# Nutritional value of flour beetle larvae



## RussS (Oct 11, 2005)

How does the nutritional value of flour beetle larvae compare to waxworms? I've not found anything definitive in searches on the net or within the forum. Flour beetles seem to be a lot easier to raise and harvest than waxworms. (Scoop, tap, dust, tap, bam v.s. pick, pick, pick, pick, catch the one crawling out, pick, pick...) If the two provide roughly the same nutrition, I'd be tempted to dump my waxworm cultures.
Thanks in advance for any insights.
---Russ


----------



## KeroKero (Jun 13, 2004)

Well right off I can tell you waxworms have more fat less chitin compared to similar sized RFB larvae. They basically ARE fat which is why they are a great treat and help fatten up a frog, but wouldn't make it for a staple.

• [Goals]:
**A)** From the second post in the thread on flour beetle larvae, list every statement it makes about waxworms.
**B)** Rewrite as a short bulleted list the paragraph in the thread on flour beetle larvae that begins "How does the nutritional value", keeping its main facts.

• [Recorded information]:

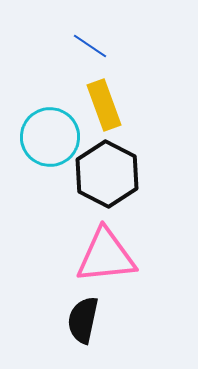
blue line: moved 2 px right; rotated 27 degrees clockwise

• [Solutions below]:
**A)**
- They have more fat than similar-sized RFB larvae.
- They have less chitin than similar-sized RFB larvae.
- They basically are fat.
- They are a great treat.
- They help fatten up a frog.
- They wouldn't make it as a staple.

**B)**
- Asks how the nutritional value of flour beetle larvae compares to waxworms.
- Searches online and within the forum turned up nothing definitive.
- Flour beetles seem much easier to raise and harvest than waxworms, which have to be picked out one by one.
- If the two give roughly the same nutrition, the poster would be tempted to dump the waxworm cultures.